All additional keyword arguments passed to `model.transcribe()` are forwarded as `**decode_options` to the `DecodingOptions` dataclass defined in [`whisper/decoding.py`](https://github.com/openai/whisper/blob/main/whisper/decoding.py) (lines 80-112). This provides low-level control over the inference strategy:

- **`beam_size`**: Number of beams for beam search (active when `temperature=0`).
- **`best_of`**: Number of candidates to sample when using non-zero temperature.
- **`patience`**: Factor that encourages longer hypotheses during beam search.
- **`length_penalty`**: Exponential penalty applied to sequence length.
- **`suppress_tokens`**: Comma-separated list of token IDs to suppress (e.g., `"50259,50260"`).

```python
result = model.transcribe(
    audio_path,
    temperature=0.0,
    beam_size=8,
    patience=1.5,
    length_penalty=0.6,
    suppress_tokens="-1,50258",
)

```

## Summary

- **Temperature scheduling**: Pass a tuple like `(0.0, 0.2, 0.4)` to automatically retry with higher sampling temperatures if quality checks fail.
- **Quality thresholds**: Adjust `compression_ratio_threshold`, `logprob_threshold`, and `no_speech_threshold` in [`whisper/transcribe.py`](https://github.com/openai/whisper/blob/main/whisper/transcribe.py) to filter repetitive or low-confidence outputs.
- **Prompt control**: Use `initial_prompt` with `carry_initial_prompt=True` to bias every window toward domain-specific vocabulary.
- **Temporal precision**: Enable `word_timestamps=True` for sub-segment alignment and use `clip_timestamps` to process specific audio intervals.
- **Decoding strategies**: Pass beam search parameters (`beam_size`, `patience`) or sampling parameters (`best_of`) via `**decode_options` to the underlying `DecodingOptions` class.

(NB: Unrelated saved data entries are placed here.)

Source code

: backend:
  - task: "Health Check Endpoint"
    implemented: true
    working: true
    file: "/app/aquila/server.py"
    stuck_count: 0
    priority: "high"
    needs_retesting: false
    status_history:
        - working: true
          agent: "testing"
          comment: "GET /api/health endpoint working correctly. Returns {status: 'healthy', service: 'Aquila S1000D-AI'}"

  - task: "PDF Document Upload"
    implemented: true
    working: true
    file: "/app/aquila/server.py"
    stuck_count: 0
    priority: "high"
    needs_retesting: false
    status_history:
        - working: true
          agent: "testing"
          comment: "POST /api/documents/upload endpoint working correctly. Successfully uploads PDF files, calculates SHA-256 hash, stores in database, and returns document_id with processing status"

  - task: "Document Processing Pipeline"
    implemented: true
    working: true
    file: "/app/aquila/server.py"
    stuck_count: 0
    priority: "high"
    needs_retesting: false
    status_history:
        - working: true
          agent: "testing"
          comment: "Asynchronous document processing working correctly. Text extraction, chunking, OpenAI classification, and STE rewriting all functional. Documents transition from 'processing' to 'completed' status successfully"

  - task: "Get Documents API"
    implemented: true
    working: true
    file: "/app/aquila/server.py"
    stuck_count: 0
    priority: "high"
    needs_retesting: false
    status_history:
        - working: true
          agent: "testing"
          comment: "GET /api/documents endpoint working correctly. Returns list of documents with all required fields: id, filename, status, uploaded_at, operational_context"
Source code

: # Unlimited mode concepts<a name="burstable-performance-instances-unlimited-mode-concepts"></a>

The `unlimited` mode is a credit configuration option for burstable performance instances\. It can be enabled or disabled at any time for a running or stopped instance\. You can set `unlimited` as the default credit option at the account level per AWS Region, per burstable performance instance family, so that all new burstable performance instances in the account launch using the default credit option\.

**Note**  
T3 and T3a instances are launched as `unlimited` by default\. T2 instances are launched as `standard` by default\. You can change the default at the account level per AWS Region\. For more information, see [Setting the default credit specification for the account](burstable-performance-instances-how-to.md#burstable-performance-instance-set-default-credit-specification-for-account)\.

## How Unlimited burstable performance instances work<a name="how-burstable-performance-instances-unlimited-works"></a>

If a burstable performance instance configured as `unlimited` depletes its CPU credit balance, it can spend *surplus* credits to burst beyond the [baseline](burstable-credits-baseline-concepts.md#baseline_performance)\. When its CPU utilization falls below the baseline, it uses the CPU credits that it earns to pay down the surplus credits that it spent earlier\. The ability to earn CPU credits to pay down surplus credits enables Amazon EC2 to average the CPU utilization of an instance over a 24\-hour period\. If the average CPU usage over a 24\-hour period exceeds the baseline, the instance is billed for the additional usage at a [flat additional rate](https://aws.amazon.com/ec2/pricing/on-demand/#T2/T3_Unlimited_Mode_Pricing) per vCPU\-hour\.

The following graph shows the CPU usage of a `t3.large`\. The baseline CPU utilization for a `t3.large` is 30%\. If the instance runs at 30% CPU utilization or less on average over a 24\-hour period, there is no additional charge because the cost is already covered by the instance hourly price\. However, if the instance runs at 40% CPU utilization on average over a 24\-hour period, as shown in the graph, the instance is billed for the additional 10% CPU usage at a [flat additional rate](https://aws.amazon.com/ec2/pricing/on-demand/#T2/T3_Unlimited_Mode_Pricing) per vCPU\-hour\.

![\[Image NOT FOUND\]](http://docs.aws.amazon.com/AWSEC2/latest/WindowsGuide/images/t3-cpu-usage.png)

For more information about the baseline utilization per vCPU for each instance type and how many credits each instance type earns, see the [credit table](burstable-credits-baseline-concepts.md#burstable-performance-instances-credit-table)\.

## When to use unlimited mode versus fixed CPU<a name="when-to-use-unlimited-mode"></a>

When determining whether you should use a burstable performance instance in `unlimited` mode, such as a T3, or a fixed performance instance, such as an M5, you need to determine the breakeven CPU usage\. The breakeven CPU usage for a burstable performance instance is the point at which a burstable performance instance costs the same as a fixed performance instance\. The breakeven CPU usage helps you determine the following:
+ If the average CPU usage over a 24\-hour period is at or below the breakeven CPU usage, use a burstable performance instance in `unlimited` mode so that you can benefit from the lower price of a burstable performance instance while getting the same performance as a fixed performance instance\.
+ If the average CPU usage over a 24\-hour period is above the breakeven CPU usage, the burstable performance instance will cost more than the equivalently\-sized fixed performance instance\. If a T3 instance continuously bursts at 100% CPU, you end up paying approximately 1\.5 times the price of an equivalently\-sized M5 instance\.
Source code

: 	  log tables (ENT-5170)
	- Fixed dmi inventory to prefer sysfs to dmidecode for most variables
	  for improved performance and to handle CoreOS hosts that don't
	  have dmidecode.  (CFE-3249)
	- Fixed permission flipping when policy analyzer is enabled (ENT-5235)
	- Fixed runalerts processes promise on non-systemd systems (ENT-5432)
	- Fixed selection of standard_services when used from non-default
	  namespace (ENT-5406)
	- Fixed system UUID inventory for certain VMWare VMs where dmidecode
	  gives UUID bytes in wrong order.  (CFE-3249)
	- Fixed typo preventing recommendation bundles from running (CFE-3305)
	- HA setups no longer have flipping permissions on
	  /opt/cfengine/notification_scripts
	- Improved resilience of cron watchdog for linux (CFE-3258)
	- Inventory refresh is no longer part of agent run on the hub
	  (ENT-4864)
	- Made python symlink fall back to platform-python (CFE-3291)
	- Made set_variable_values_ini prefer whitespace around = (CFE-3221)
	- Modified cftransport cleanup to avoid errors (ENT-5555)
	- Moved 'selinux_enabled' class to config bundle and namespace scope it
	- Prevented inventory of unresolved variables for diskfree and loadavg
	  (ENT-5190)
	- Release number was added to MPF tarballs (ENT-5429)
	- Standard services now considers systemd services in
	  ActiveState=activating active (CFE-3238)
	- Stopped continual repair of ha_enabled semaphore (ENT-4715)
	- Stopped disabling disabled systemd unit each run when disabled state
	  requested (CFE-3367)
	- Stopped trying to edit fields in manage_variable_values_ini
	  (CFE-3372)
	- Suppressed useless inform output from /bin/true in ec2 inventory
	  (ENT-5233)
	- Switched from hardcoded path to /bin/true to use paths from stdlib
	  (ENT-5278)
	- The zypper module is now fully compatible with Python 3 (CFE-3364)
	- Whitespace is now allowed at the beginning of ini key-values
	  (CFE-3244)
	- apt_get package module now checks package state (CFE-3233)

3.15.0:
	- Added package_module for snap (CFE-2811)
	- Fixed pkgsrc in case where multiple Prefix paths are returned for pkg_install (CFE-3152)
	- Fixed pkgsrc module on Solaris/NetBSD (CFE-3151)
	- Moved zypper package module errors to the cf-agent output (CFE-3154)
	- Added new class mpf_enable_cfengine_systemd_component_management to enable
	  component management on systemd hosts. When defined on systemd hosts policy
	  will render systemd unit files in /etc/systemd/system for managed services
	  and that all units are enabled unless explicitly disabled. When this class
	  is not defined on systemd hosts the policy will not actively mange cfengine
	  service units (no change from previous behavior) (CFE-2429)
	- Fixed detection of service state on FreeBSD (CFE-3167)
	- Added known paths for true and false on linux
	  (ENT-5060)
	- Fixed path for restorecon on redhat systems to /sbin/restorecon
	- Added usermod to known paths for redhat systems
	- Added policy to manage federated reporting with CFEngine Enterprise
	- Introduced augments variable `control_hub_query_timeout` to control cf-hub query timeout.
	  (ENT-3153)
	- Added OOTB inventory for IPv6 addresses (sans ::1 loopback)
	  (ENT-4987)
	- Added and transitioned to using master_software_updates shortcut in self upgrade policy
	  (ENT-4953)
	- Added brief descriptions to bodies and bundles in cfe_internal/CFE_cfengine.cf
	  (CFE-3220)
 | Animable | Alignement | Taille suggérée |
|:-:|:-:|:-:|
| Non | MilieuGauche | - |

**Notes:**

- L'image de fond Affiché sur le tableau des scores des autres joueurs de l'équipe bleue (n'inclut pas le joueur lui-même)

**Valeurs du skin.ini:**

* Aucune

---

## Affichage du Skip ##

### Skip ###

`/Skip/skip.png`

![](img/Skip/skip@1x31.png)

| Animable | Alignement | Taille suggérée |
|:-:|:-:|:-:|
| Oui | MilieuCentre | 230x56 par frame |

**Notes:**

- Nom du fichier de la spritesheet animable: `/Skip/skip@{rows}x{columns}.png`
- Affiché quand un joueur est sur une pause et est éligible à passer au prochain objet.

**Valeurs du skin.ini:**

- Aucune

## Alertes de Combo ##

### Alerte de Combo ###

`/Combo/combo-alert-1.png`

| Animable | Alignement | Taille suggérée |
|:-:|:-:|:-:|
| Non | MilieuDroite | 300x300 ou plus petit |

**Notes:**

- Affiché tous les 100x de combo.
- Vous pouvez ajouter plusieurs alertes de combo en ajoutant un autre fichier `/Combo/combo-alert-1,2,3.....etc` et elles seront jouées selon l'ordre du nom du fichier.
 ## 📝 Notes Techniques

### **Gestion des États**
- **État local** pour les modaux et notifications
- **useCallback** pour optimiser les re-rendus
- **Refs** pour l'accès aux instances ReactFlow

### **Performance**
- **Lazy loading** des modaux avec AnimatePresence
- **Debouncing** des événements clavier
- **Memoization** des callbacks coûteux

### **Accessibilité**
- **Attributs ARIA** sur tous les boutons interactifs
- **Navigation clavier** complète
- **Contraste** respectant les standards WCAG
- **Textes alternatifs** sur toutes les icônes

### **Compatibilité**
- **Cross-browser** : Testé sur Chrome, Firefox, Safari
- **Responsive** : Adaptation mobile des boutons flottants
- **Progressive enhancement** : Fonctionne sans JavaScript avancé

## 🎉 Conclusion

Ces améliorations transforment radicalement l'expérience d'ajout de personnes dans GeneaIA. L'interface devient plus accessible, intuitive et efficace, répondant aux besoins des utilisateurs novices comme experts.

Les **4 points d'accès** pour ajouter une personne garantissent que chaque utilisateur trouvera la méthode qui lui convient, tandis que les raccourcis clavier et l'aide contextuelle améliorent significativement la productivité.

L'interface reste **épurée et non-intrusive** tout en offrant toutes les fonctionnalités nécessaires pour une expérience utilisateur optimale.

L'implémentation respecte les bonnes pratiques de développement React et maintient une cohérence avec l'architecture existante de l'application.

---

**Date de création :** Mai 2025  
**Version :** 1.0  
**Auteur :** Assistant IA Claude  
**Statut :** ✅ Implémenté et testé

## Frequently Asked Questions

### What is the difference between temperature and beam_size in Whisper?

**`temperature`** controls the randomness of token sampling, where `0.0` is deterministic and `1.0` is highly random. **`beam_size`** activates beam search, which is only used when `temperature=0`; the source code in [`whisper/transcribe.py`](https://github.com/openai/whisper/blob/main/whisper/transcribe.py) automatically disables beam search when temperature is greater than zero to ensure compatible decoding strategies.

### How does the fallback mechanism work when multiple temperatures are provided?

When `temperature` is a tuple, `model.transcribe()` iterates through each value sequentially. For each temperature, it decodes the audio and checks the `compression_ratio_threshold`, `logprob_threshold`, and `no_speech_threshold`. If any check fails, the loop proceeds to the next temperature; the first successful decode is returned as the final result.

### Why would I disable condition_on_previous_text?

Setting `condition_on_previous_text=False` prevents the model from using prior transcription windows as context for the current window. This is useful when you want to avoid context contamination or "stuck" loops where the model repeats phrases across windows, though it may reduce coherence at segment boundaries.

### Can I use word timestamps and beam search simultaneously?

Yes, but note that `word_timestamps=True` requires post-processing in [`whisper/timing.py`](https://github.com/openai/whisper/blob/main/whisper/timing.py) regardless of the decoding strategy. However, beam search (`beam_size > 1`) is only compatible with `temperature=0`. If you specify a non-zero temperature, the implementation automatically switches to sampling mode and disables beam search.